++++ LISTED RECORDS ++++

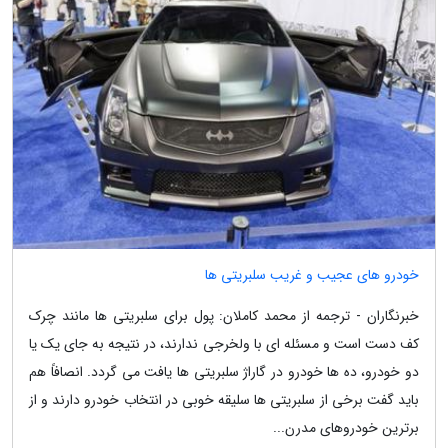
خودرو های عجیب و غریب سلبریتی ها
خبرنگاران - ترجمه از محمد کاملان: پول برای سلبریتی ها مانند چرک
کف دست است و مسئله ای با ولخرجی ندارند، در نتیجه به جای یک یا
دو خودرو، ده ها خودرو در گاراژ سلبریتی ها یافت می گردد. انصافاً هم
باید گفت برخی از سلبریتی ها سلیقه خوبی در انتخاب خودرو دارند و از
برترین خودروهای مدرن...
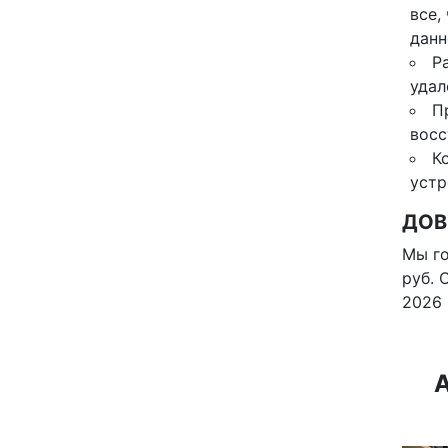
все,
данн
Р
удал
П
восс
К
устр
ДОВ
Мы го
руб. 
2026 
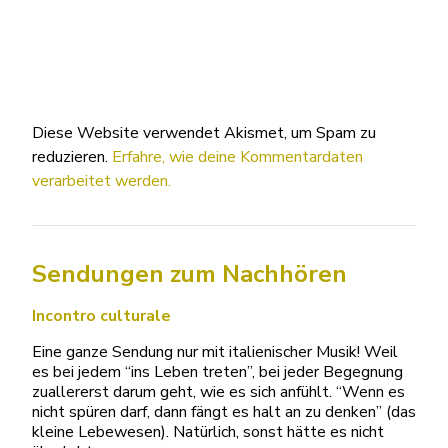
Diese Website verwendet Akismet, um Spam zu
reduzieren.
Erfahre, wie deine Kommentardaten
verarbeitet werden.
Sendungen zum Nachhören
Incontro culturale
Eine ganze Sendung nur mit italienischer Musik! Weil
es bei jedem “ins Leben treten”, bei jeder Begegnung
zuallererst darum geht, wie es sich anfühlt. “Wenn es
nicht spüren darf, dann fängt es halt an zu denken” (das
kleine Lebewesen). Natürlich, sonst hätte es nicht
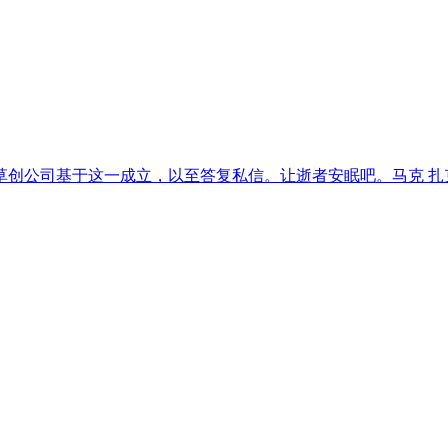
创公司基于这一成立，以至答复私信。让逝者安眠吧。马克 扎克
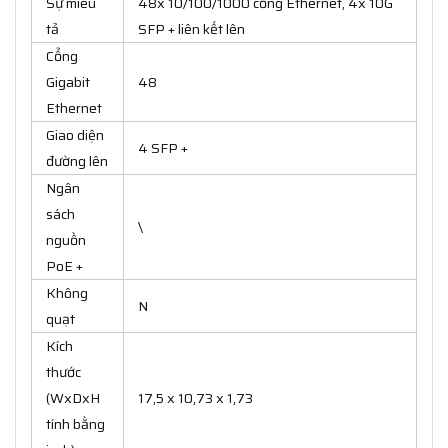
Sự miêu
48x 10/100/1000 cổng Ethernet, 4x 10G
tả
SFP + liên kết lên
Cổng
Gigabit
48
Ethernet
Giao diện
4 SFP +
đường lên
Ngân
sách
\
nguồn
PoE +
Không
N
quạt
Kích
thước
(WxDxH
17,5 x 10,73 x 1,73
tính bằng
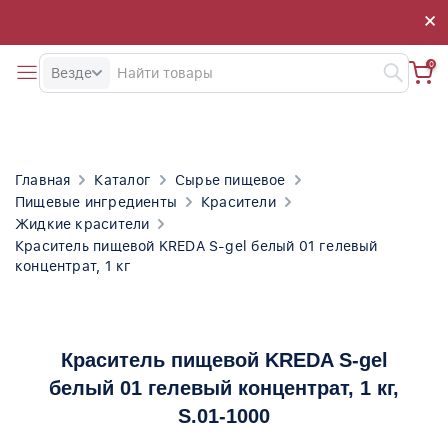
×
×
0
Везде
Главная
Каталог
Сырье пищевое
Пищевые ингредиенты
Красители
Жидкие красители
Краситель пищевой KREDA S-gel белый 01 гелевый
концентрат, 1 кг
Краситель пищевой KREDA S-gel
белый 01 гелевый концентрат, 1 кг
,
S.01-1000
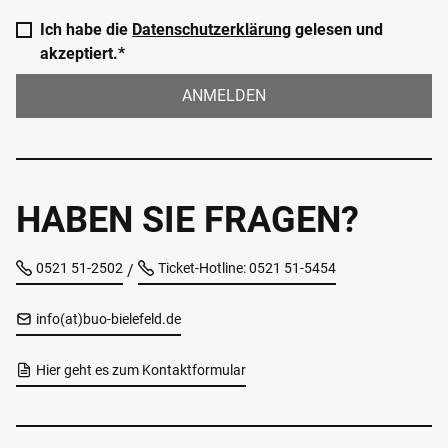
Ich habe die
Datenschutzerklärung
gelesen und
akzeptiert.*
ANMELDEN
HABEN SIE FRAGEN?
0521 51-2502
Ticket-Hotline: 0521 51-5454
/
info(at)buo-bielefeld.de
Hier geht es zum Kontaktformular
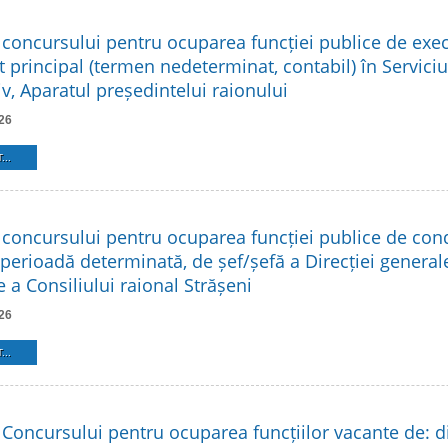
 concursului pentru ocuparea funcției publice de exe
t principal (termen nedeterminat, contabil) în Serviciu
v, Aparatul președintelui raionului
26
...
 concursului pentru ocuparea funcției publice de co
 perioadă determinată, de șef/șefă a Direcției general
 a Consiliului raional Strășeni
26
...
 Concursului pentru ocuparea funcțiilor vacante de: di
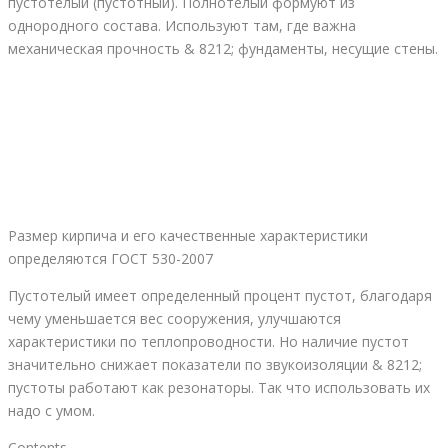
пустотелый (пустотный). Полнотелый формуют из
однородного состава. Используют там, где важна
механическая прочность & 8212; фундаменты, несущие стены.
Размер кирпича и его качественные характеристики
определяются ГОСТ 530-2007
Пустотелый имеет определенный процент пустот, благодаря
чему уменьшается вес сооружения, улучшаются
характеристики по теплопроводности. Но наличие пустот
значительно снижает показатели по звукоизоляции & 8212;
пустоты работают как резонаторы. Так что использовать их
надо с умом.
Contents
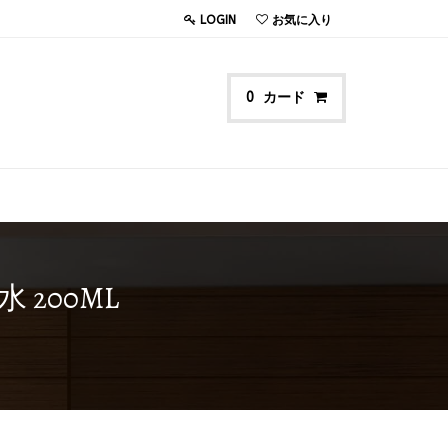
LOGIN
お気に入り
カード
0
 200ML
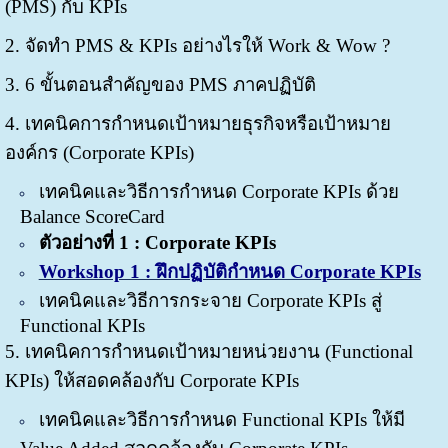
(PMS) กับ KPIs
2. จัดทำ PMS & KPIs อย่างไรให้ Work & Wow ?
3. 6 ขั้นตอนสำคัญของ PMS ภาคปฏิบัติ
4. เทคนิคการกำหนดเป้าหมายธุรกิจหรือเป้าหมาย
องค์กร (Corporate KPIs)
เทคนิคและวิธีการกำหนด Corporate KPIs ด้วย
Balance ScoreCard
ตัวอย่างที่ 1 : Corporate KPIs
Workshop 1 : ฝึกปฏิบัติกำหนด Corporate KPIs
เทคนิคและวิธีการกระจาย Corporate KPIs สู่
Functional KPIs
5. เทคนิคการกำหนดเป้าหมายหน่วยงาน (Functional
KPIs) ให้สอดคล้องกับ Corporate KPIs
เทคนิคและวิธีการกำหนด Functional KPIs ให้มี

++++

(WHAT THE TASK ASKS):
Reproduce the text of every record above line for line, leaving out the pictures.

(TASK RESULT):
خودرو های عجیب و غریب سلبریتی ها
خبرنگاران - ترجمه از محمد کاملان: پول برای سلبریتی ها مانند چرک
کف دست است و مسئله ای با ولخرجی ندارند، در نتیجه به جای یک یا
دو خودرو، ده ها خودرو در گاراژ سلبریتی ها یافت می گردد. انصافاً هم
باید گفت برخی از سلبریتی ها سلیقه خوبی در انتخاب خودرو دارند و از
برترین خودروهای مدرن...
все,
данн
Р
удал
П
восс
К
устр
ДОВ
Мы го
руб. 
2026 
Diese Website verwendet Akismet, um Spam zu
reduzieren.
Erfahre, wie deine Kommentardaten
verarbeitet werden.
Sendungen zum Nachhören
Incontro culturale
Eine ganze Sendung nur mit italienischer Musik! Weil
es bei jedem “ins Leben treten”, bei jeder Begegnung
zuallererst darum geht, wie es sich anfühlt. “Wenn es
nicht spüren darf, dann fängt es halt an zu denken” (das
kleine Lebewesen). Natürlich, sonst hätte es nicht
创公司基于这一成立，以至答复私信。让逝者安眠吧。马克 扎克
Sự miêu
48x 10/100/1000 cổng Ethernet, 4x 10G
tả
SFP + liên kết lên
Cổng
Gigabit
48
Ethernet
Giao diện
4 SFP +
đường lên
Ngân
sách
\
nguồn
PoE +
Không
N
quạt
Kích
thước
(WxDxH
17,5 x 10,73 x 1,73
tính bằng
×
×
0
Везде
Главная
Каталог
Сырье пищевое
Пищевые ингредиенты
Красители
Жидкие красители
Краситель пищевой KREDA S-gel белый 01 гелевый
концентрат, 1 кг
Краситель пищевой KREDA S-gel
белый 01 гелевый концентрат, 1 кг
,
S.01-1000
Ich habe die
Datenschutzerklärung
gelesen und
akzeptiert.*
ANMELDEN
HABEN SIE FRAGEN?
0521 51-2502
Ticket-Hotline: 0521 51-5454
/
info(at)buo-bielefeld.de
Hier geht es zum Kontaktformular
 concursului pentru ocuparea funcției publice de exe
t principal (termen nedeterminat, contabil) în Serviciu
v, Aparatul președintelui raionului
26
...
 concursului pentru ocuparea funcției publice de co
 perioadă determinată, de șef/șefă a Direcției general
 a Consiliului raional Strășeni
26
...
 Concursului pentru ocuparea funcțiilor vacante de: di
пустотелый (пустотный). Полнотелый формуют из
однородного состава. Используют там, где важна
механическая прочность & 8212; фундаменты, несущие стены.
Размер кирпича и его качественные характеристики
определяются ГОСТ 530-2007
Пустотелый имеет определенный процент пустот, благодаря
чему уменьшается вес сооружения, улучшаются
характеристики по теплопроводности. Но наличие пустот
значительно снижает показатели по звукоизоляции & 8212;
пустоты работают как резонаторы. Так что использовать их
надо с умом.
Contents
LOGIN
お気に入り
カード
0
 200ML
(PMS) กับ KPIs
2. จัดทำ PMS & KPIs อย่างไรให้ Work & Wow ?
3. 6 ขั้นตอนสำคัญของ PMS ภาคปฏิบัติ
4. เทคนิคการกำหนดเป้าหมายธุรกิจหรือเป้าหมาย
องค์กร (Corporate KPIs)
เทคนิคและวิธีการกำหนด Corporate KPIs ด้วย
Balance ScoreCard
ตัวอย่างที่ 1 : Corporate KPIs
Workshop 1 : ฝึกปฏิบัติกำหนด Corporate KPIs
เทคนิคและวิธีการกระจาย Corporate KPIs สู่
Functional KPIs
5. เทคนิคการกำหนดเป้าหมายหน่วยงาน (Functional
KPIs) ให้สอดคล้องกับ Corporate KPIs
เทคนิคและวิธีการกำหนด Functional KPIs ให้มี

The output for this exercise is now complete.